Modern NLP models such as BERTA or GPT-3 do an excellent job of generating realistic texts that are sometimes difficult to distinguish from those written by a human. However, these models require very large text datasets which are suitable for training, and therefore cannot be used with languages ​​for which such datasets do not exist. In addition, to train such models in colloquial speech (podcasts, audiobooks, etc.), it is necessary to use models for automatic text recognition (ASR), which usually require large computing resources and can allow a considerable number of errors. The task at hand is to create an NLP model that generates a new text from an audio recording — all while solving the aforementioned problems.
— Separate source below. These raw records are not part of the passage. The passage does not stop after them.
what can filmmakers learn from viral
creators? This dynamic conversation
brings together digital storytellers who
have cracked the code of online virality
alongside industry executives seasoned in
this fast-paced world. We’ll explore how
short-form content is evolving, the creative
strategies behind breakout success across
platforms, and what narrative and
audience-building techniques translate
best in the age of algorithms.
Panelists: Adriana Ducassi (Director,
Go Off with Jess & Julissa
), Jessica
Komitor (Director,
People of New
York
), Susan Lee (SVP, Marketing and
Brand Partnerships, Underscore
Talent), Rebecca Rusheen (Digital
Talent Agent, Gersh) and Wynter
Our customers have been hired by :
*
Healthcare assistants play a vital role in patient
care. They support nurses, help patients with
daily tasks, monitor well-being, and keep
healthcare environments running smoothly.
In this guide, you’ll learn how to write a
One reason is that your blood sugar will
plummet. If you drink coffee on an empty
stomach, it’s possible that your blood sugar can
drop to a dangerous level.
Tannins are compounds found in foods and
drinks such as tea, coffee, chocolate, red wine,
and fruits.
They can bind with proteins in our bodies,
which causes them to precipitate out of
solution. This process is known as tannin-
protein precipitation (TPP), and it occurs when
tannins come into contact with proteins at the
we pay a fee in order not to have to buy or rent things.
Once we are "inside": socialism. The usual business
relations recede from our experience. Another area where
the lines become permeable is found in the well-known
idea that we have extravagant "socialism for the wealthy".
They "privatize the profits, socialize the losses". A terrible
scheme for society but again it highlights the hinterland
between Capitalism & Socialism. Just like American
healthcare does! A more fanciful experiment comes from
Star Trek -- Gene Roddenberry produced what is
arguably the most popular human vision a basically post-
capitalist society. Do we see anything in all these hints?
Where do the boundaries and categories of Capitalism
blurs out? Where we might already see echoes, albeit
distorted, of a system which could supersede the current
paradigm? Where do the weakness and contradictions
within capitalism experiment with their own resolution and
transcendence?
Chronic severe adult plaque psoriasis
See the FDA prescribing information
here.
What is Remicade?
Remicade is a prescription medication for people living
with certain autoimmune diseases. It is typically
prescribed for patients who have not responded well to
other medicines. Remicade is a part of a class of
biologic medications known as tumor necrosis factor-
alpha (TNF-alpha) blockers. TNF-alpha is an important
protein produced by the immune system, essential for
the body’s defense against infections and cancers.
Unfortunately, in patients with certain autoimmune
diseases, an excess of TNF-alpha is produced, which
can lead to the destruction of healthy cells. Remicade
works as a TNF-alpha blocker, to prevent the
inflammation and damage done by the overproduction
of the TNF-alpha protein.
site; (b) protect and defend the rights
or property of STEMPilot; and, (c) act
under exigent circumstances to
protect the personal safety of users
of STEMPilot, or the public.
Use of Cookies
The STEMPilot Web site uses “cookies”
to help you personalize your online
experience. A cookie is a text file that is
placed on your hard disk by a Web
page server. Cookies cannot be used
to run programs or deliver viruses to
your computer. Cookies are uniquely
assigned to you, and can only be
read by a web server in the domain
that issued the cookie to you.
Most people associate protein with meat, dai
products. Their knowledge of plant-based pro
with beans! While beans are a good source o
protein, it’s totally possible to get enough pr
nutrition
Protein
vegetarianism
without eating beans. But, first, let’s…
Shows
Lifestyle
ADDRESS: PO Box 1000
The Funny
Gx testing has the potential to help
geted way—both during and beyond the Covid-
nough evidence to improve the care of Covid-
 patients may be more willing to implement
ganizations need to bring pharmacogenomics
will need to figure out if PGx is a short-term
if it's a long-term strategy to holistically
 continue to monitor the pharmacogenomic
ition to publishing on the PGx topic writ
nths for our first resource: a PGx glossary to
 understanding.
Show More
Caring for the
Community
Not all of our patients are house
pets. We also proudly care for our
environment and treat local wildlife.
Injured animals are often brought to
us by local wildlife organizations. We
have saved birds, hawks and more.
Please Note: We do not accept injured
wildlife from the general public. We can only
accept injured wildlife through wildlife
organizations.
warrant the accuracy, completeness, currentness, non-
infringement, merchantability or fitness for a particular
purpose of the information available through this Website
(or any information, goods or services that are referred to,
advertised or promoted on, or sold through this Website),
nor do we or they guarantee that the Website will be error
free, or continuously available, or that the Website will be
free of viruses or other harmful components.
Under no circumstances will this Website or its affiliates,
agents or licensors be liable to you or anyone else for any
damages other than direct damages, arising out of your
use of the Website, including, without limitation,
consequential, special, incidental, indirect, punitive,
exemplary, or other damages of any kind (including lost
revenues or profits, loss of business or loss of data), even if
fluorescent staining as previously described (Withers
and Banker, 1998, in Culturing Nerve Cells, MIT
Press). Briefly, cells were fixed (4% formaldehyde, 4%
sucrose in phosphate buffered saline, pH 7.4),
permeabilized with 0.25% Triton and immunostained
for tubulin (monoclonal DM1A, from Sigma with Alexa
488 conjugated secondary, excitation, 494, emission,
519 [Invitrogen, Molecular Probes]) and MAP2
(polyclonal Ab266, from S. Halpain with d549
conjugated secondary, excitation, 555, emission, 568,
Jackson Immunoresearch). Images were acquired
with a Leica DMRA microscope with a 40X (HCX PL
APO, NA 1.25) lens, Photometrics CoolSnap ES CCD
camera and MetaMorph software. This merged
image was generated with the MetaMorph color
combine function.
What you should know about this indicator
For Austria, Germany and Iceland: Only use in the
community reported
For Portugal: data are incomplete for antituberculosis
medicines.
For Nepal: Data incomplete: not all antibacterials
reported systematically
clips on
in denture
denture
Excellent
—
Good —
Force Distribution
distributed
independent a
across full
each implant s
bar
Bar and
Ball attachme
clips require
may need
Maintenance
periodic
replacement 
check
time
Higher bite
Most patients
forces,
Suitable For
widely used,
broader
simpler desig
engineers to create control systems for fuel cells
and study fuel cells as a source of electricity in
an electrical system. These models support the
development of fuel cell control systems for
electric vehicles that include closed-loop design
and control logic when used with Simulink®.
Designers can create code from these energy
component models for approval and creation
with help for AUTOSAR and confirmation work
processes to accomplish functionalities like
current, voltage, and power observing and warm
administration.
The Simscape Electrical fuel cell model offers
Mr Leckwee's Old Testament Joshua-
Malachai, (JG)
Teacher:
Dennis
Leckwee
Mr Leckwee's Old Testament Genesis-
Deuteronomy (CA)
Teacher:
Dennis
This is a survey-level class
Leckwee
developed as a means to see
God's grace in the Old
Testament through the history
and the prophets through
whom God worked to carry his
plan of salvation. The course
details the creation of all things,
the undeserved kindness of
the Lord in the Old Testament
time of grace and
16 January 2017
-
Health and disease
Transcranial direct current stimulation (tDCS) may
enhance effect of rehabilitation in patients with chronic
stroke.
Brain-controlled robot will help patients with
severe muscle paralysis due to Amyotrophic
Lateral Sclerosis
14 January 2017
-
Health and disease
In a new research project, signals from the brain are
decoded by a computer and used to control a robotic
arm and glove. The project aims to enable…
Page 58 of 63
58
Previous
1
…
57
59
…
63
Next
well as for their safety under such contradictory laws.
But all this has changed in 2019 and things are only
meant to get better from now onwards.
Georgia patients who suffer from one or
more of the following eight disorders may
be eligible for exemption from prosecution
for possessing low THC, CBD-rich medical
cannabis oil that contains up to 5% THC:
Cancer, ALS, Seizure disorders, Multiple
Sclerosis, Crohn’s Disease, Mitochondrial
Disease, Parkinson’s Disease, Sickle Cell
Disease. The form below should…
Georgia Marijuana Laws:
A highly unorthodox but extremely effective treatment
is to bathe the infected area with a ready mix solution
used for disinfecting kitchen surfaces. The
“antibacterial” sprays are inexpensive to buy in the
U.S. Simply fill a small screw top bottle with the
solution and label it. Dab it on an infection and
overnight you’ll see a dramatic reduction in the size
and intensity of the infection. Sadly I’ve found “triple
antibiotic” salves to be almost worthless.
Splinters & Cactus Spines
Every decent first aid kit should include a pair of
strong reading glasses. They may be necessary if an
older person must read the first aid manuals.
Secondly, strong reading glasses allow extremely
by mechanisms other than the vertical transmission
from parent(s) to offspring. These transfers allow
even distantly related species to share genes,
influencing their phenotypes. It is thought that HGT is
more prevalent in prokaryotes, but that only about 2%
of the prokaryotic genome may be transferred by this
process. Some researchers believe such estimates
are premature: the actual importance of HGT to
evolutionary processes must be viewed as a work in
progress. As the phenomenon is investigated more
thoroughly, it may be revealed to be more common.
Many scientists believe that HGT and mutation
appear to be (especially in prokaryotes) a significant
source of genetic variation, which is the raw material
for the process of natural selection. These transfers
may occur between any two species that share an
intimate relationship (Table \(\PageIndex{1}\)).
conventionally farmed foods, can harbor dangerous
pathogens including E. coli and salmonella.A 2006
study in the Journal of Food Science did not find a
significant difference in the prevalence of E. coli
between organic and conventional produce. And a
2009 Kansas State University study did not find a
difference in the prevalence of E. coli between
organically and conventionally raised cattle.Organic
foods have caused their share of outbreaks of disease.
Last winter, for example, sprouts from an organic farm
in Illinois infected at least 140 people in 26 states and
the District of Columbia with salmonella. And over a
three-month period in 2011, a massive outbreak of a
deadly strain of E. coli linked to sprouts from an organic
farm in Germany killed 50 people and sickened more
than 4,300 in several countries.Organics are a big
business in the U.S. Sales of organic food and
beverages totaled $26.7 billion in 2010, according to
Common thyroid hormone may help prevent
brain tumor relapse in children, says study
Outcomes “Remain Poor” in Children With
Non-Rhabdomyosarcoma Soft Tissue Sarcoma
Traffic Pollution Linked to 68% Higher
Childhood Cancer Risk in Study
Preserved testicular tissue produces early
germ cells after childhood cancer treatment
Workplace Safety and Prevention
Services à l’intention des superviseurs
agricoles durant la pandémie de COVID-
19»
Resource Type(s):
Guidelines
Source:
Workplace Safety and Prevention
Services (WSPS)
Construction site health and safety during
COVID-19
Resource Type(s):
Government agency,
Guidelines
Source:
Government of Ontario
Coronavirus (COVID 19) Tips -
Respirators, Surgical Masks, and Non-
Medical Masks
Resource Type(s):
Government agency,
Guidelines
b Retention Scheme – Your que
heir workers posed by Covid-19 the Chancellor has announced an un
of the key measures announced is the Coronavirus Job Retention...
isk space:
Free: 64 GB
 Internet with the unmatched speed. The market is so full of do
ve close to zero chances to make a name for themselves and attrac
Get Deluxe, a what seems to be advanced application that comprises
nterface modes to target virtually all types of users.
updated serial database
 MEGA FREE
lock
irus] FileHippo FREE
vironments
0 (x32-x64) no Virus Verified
The complexity of creating such a solution lies in:

  1. Colloquial speech not following formal syntactic rules that would normally facilitate automatic work with the text.
  2. The need to recognize and remember the peculiarities of pronunciation, or “prosody.”
  3. The necessity of choosing metrics for evaluating the obtained result.

Solution:

GSLM (Generative Spoken Language Model) is the first high-performance NLP model that works directly with audio signals and does not require text input. As a baseline, we took a model consisting of three parts: an encoder, which translates the audio recording into rows of “discrete units” (S2u). These are then used to generate new sequences of such units using the language model (uLM). Finally, the decoder (u2S) translates the generated sequences into speech. This model is trained on “raw” audio data.

To evaluate the work, the final audio recording is translated into text using pre-trained ASR models. For the received text, the metrics PER (phoneme error rate) — the frequency of the phoneme recognition error, and AUC (area under the curve) — the assessment of linguistic quality and diversity are calculated.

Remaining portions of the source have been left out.